TEXTE:
-=-=-=-=-
Pour produire une pièce métallique par un procédé de fonderie, la technique la plus répandue actuellement consiste à en réaliser l’empreinte dans un moule en sable. L’étude de la conception du moule comporte, après celle de l’outillage et de l’alimentation, celle du remplissage de l’empreinte par un système d’attaque dont le rôle est de transférer, dans un temps limité, la quantité d’alliage nécessaire à l’obtention de la pièce.
L’étude expérimenta le du fonctionnement des systèmes d ’attaque, d’abord réalisée par analogie hydraulique, a été complétée notamment par l’étude de certains dispositifs de rétention des crasses [1] .
Le problème du tracé et de la détermination des dimensions à donner aux systèmes d’attaque étant toujours en évolution, on se réserve donc d’y apporter ultérieurement, sur certains points et au fur et à mesure de la connaissance de données nouvelles, des compléments ou modifications. C’est le cas, par exemple, de la filtration des alliages oxydables à l’état liquide par des matériaux multicellulaires
ou en mousse de céramique.
-=-=-=-=-
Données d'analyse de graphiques
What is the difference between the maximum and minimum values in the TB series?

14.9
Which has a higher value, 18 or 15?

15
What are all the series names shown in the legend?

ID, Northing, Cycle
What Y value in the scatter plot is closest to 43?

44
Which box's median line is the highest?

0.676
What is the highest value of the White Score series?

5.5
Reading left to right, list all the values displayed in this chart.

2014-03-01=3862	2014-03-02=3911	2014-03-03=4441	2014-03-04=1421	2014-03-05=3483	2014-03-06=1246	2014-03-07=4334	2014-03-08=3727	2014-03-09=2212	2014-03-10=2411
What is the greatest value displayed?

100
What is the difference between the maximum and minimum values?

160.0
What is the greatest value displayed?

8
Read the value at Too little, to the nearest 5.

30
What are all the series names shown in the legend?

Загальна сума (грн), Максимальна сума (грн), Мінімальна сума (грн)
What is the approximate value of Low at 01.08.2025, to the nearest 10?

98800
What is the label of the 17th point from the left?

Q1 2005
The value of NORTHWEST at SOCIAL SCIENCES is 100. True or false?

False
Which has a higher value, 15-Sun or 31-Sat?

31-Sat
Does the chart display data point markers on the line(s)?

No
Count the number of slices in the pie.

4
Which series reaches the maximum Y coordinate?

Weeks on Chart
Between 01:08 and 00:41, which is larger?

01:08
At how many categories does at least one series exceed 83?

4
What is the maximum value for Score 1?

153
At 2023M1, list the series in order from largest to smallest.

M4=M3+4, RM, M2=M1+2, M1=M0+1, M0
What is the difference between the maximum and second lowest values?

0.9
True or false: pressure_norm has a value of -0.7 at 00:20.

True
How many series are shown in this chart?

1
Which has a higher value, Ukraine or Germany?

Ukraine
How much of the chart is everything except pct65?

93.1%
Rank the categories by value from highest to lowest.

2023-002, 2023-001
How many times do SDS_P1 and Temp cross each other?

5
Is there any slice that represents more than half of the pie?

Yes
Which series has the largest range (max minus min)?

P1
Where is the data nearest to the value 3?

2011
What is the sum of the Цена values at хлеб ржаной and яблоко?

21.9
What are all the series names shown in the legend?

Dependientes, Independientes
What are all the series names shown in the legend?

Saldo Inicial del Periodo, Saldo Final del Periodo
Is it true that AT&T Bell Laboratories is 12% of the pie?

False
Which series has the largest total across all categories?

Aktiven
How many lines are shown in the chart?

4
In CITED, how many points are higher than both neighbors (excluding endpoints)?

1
-=-=-=-=-
CONSIGNE: Reprenez le texte sur les systèmes d'attaque en fonderie juste après sa dernière phrase. Les items n'ont aucun lien avec le texte.

RÉPONSE:
Un chronomètre électrique conçu par le Centre Technique des Industries de la Fonderie permet de suivre le remplissage d’un moule, de mesurer la vitesse des premiers flux de métal liquide à leur entrée dans l’empreinte, d’avoir une meilleure connaissance des mouvements du métal dans les systèmes de remplissage : débit, répartition de l’alliage, voire dans l’empreinte de pièce elle-même. Il apporte des possibilités nouvelles pour la mise au point du système de coulée.